• Description of the task
Begin at the start of the material and stop after the line that contains "family: Amaranthaceae". Write those lines out again, renaming "phylum" as "division" and leaving everything else unchanged.
**** Supplied material ****
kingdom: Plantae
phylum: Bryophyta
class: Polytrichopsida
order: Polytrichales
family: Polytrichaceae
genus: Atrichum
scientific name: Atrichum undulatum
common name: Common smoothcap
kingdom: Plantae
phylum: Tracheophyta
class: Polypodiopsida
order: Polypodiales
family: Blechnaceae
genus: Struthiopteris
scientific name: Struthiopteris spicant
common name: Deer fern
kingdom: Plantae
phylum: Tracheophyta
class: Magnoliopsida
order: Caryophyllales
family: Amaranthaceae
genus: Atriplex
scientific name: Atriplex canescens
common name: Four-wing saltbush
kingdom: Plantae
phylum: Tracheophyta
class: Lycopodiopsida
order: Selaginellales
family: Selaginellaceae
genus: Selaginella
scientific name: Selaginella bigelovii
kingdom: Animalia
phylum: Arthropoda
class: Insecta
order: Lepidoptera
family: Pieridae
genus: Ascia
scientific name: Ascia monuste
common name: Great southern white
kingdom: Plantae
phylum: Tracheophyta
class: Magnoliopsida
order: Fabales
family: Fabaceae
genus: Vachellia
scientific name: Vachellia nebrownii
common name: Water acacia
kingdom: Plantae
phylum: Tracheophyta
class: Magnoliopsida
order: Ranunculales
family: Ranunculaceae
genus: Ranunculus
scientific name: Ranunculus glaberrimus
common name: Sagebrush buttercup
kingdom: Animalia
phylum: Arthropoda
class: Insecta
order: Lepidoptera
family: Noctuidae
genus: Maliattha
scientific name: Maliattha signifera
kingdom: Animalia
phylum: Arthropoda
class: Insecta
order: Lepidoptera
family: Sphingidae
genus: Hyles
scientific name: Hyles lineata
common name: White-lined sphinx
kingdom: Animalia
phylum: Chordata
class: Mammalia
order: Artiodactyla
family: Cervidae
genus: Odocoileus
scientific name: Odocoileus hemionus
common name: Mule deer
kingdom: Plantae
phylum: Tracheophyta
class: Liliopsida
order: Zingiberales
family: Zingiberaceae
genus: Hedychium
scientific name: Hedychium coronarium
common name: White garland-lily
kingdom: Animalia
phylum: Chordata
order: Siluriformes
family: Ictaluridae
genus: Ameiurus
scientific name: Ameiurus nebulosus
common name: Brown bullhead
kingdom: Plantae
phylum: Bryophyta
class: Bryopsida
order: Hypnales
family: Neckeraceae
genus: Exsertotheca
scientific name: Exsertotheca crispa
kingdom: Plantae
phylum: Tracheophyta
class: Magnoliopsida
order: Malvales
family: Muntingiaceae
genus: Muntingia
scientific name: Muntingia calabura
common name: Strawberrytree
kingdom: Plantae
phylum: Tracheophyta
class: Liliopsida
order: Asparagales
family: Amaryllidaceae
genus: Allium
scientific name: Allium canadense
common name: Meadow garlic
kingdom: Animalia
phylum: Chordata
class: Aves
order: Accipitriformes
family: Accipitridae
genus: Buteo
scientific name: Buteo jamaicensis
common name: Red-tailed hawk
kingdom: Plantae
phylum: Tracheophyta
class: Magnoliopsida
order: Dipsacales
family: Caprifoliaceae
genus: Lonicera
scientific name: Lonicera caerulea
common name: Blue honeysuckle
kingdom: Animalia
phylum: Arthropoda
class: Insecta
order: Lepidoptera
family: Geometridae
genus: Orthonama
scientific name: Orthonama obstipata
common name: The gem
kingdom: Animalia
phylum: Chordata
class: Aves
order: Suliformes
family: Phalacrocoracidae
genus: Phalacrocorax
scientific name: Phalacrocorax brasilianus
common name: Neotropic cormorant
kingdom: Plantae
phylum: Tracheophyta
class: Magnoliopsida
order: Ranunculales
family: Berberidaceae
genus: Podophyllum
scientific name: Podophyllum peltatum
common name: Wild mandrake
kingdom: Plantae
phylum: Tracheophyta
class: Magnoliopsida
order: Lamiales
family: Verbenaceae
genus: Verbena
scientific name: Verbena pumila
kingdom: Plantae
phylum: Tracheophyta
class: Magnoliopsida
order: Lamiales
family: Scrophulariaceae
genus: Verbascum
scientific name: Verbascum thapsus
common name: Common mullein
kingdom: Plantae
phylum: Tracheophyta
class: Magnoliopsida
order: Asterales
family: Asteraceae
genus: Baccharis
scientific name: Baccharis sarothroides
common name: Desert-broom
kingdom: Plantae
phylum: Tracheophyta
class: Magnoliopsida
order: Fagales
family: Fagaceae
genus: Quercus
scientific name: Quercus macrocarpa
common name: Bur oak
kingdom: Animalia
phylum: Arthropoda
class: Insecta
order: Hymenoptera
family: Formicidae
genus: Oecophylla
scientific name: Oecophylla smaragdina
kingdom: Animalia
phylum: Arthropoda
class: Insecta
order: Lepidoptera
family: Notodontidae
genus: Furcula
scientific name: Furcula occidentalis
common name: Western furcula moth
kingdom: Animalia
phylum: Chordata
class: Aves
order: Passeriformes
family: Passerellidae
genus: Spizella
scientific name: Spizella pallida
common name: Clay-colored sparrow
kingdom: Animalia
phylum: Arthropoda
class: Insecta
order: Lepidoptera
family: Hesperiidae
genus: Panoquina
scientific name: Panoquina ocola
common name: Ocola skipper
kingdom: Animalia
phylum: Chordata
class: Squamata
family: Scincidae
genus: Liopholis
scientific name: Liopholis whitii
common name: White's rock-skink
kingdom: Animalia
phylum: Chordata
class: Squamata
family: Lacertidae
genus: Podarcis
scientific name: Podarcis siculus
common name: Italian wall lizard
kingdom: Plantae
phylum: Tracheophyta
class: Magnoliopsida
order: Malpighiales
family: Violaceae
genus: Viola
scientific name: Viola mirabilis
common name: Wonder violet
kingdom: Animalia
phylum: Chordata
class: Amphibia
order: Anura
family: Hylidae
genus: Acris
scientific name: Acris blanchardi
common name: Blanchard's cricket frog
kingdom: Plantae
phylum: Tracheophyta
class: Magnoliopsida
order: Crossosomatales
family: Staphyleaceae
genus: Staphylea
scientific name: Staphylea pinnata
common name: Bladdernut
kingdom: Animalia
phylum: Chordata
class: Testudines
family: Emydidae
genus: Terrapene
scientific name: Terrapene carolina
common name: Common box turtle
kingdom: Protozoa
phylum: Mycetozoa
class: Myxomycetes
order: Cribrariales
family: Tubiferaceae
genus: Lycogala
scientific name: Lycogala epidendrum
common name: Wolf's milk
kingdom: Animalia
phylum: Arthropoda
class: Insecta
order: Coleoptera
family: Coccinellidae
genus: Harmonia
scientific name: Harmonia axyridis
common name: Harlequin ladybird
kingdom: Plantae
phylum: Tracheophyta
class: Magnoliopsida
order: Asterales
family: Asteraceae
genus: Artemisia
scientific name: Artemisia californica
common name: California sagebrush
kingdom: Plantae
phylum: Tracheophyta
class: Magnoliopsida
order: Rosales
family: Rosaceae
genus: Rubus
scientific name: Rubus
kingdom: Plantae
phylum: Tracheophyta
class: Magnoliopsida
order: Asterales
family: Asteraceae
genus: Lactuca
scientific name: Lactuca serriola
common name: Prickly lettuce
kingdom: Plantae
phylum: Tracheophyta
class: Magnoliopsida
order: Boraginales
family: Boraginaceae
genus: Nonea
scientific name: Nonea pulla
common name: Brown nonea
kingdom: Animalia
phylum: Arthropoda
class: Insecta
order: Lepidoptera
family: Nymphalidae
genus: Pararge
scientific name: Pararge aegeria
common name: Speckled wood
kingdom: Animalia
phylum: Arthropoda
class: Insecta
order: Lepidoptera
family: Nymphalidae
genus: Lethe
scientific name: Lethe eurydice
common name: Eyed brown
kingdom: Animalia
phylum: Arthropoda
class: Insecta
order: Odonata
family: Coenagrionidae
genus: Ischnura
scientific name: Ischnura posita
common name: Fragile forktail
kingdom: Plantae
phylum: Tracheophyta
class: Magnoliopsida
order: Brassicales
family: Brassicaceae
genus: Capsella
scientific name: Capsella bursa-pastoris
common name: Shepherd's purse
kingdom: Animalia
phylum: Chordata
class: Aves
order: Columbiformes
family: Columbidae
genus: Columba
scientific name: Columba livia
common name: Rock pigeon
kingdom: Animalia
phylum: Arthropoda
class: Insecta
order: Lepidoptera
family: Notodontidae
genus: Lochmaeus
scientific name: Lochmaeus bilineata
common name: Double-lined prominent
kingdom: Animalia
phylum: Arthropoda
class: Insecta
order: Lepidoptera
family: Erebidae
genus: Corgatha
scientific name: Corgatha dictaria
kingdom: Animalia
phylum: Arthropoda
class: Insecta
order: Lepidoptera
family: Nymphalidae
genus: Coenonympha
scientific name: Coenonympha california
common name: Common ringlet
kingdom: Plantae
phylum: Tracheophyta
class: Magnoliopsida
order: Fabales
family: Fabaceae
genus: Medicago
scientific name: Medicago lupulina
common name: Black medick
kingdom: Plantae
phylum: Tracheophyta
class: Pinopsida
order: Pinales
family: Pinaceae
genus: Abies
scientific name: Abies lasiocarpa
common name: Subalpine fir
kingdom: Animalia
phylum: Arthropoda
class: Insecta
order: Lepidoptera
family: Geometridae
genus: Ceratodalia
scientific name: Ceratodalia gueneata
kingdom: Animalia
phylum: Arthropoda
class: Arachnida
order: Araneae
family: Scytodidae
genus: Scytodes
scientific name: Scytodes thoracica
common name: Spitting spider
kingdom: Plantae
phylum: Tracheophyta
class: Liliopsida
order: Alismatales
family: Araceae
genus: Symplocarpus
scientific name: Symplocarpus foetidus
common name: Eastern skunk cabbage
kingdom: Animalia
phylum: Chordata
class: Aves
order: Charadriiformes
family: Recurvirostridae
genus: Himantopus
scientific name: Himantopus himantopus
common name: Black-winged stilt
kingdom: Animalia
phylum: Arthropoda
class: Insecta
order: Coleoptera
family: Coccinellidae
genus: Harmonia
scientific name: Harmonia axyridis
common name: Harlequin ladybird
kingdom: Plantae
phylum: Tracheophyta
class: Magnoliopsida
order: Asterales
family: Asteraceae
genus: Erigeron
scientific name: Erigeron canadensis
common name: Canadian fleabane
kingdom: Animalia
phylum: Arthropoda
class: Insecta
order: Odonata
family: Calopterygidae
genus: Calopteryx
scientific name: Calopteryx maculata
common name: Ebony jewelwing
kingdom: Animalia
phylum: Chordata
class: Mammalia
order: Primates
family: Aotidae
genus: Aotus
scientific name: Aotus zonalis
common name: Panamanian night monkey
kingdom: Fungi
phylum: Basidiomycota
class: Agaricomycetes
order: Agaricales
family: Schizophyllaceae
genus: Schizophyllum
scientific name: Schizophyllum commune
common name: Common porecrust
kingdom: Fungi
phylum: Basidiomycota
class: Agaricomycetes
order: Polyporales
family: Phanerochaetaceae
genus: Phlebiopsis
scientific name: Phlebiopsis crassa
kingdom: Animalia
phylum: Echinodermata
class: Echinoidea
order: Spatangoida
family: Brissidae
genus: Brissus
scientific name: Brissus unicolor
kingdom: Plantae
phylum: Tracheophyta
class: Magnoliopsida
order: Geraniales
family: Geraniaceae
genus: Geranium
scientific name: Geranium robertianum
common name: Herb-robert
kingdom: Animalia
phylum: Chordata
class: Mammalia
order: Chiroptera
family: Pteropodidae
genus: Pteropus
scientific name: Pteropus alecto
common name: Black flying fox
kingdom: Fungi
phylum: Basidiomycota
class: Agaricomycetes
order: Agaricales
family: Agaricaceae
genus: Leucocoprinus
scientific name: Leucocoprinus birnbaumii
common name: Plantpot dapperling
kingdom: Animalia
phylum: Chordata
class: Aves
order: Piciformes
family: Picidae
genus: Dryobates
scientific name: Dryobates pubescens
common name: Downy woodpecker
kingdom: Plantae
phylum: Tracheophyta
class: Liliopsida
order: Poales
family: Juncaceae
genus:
****
• Response to the task
kingdom: Plantae
division: Bryophyta
class: Polytrichopsida
order: Polytrichales
family: Polytrichaceae
genus: Atrichum
scientific name: Atrichum undulatum
common name: Common smoothcap
kingdom: Plantae
division: Tracheophyta
class: Polypodiopsida
order: Polypodiales
family: Blechnaceae
genus: Struthiopteris
scientific name: Struthiopteris spicant
common name: Deer fern
kingdom: Plantae
division: Tracheophyta
class: Magnoliopsida
order: Caryophyllales
family: Amaranthaceae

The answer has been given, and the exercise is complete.